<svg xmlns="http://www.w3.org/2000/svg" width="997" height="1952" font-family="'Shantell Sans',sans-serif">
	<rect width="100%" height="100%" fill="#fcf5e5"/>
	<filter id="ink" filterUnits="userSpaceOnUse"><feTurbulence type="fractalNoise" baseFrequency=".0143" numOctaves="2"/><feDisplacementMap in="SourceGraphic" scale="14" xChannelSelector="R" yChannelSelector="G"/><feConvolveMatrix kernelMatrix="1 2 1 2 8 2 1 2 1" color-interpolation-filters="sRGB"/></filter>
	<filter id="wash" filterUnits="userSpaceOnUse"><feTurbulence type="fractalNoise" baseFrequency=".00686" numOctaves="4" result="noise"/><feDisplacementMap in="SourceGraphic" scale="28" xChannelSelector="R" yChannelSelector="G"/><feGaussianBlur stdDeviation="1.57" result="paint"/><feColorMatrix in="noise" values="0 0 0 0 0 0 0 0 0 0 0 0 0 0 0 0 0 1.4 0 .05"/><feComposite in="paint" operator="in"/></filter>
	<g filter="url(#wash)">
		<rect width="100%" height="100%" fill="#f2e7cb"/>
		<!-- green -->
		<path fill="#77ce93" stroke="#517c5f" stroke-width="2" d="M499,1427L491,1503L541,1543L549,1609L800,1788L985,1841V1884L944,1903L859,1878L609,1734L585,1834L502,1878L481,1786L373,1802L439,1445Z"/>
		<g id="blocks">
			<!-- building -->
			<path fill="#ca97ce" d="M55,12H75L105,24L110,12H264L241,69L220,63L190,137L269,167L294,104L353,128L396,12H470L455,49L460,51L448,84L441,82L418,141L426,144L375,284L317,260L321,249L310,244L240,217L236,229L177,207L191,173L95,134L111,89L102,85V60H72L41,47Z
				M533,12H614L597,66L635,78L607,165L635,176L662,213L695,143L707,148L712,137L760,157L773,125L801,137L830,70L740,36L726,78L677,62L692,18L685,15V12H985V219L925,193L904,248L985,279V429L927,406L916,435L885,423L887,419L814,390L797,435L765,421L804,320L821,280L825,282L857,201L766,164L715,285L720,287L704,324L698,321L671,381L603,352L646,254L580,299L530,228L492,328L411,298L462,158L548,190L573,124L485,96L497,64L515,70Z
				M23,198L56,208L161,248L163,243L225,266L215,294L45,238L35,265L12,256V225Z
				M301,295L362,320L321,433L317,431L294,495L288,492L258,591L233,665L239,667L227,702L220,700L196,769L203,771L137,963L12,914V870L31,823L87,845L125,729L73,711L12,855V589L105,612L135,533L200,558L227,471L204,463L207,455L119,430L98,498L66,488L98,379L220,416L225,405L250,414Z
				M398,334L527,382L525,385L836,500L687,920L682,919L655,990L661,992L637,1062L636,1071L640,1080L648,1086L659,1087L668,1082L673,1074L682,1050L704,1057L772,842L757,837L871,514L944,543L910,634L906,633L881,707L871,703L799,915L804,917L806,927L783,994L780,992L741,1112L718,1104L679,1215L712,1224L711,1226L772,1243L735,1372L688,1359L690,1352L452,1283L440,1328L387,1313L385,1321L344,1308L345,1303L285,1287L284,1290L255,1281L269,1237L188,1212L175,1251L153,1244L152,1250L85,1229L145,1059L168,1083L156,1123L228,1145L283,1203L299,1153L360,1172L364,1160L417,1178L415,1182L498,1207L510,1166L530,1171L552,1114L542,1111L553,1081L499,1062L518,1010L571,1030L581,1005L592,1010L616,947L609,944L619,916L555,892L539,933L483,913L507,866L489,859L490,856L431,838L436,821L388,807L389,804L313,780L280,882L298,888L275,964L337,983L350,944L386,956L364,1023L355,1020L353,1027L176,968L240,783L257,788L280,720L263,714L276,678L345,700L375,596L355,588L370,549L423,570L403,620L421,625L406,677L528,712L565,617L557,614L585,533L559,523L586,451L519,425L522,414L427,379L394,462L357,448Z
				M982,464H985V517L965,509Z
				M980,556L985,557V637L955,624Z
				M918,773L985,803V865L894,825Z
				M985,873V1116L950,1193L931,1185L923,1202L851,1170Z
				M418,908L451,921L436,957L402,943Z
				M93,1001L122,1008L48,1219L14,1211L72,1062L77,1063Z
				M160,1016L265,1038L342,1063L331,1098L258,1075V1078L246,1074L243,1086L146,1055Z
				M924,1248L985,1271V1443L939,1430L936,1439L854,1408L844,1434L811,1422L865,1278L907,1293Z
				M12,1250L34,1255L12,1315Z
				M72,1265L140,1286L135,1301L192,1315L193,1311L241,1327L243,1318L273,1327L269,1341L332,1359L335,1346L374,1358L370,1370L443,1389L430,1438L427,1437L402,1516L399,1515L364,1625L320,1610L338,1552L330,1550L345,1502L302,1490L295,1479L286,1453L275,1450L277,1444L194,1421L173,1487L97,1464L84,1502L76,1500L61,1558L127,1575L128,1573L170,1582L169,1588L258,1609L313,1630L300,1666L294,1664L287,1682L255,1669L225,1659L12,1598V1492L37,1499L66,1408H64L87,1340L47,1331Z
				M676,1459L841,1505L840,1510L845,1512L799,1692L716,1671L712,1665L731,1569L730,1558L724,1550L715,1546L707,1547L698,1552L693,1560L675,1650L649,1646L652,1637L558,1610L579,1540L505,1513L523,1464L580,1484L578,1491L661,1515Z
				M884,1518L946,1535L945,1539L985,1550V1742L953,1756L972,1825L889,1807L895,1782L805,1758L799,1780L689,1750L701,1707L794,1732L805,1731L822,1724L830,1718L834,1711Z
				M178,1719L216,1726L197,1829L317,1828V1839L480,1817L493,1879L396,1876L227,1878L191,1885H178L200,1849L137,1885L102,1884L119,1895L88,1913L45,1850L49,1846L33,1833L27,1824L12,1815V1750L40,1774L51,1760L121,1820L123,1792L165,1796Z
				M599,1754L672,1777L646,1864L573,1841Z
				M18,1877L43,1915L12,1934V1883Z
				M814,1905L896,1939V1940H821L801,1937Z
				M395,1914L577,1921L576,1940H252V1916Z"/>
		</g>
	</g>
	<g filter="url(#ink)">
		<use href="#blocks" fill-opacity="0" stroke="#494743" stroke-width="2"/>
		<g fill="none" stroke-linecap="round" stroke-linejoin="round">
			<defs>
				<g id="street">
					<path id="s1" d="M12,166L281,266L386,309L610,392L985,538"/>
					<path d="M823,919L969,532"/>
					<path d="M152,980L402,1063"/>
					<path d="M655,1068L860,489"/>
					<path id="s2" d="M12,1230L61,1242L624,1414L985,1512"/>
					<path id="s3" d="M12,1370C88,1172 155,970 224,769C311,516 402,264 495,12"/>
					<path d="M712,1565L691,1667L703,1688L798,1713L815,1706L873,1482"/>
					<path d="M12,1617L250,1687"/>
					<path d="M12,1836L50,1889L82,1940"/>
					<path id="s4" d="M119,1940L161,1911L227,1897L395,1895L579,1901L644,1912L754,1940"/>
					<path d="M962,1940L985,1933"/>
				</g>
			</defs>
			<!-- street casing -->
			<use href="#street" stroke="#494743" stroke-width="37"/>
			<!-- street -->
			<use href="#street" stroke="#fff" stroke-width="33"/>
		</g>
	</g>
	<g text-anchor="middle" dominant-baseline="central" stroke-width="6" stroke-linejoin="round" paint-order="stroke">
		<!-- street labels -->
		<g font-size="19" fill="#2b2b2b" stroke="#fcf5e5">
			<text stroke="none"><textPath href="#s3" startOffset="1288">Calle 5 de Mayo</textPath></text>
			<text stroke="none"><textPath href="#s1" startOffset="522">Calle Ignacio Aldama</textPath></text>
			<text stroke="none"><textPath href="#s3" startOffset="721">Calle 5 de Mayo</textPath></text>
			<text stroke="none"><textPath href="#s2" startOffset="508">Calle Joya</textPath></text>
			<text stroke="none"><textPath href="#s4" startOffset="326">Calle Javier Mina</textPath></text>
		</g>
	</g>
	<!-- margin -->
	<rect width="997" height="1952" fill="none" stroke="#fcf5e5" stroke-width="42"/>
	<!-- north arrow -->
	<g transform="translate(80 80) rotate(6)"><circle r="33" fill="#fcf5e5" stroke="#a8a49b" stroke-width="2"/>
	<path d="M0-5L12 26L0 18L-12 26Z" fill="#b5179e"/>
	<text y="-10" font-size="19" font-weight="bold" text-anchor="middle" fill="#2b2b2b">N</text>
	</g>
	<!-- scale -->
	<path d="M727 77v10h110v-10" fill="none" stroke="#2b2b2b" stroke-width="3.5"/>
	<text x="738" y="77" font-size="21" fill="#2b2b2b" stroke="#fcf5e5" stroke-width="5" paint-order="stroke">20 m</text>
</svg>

> **EXERCISE PROMPT**
From the data above, count the lines that contain "userSpaceOnUse" and write only that count.

> **RESPONSE FOR THIS EXERCISE**
2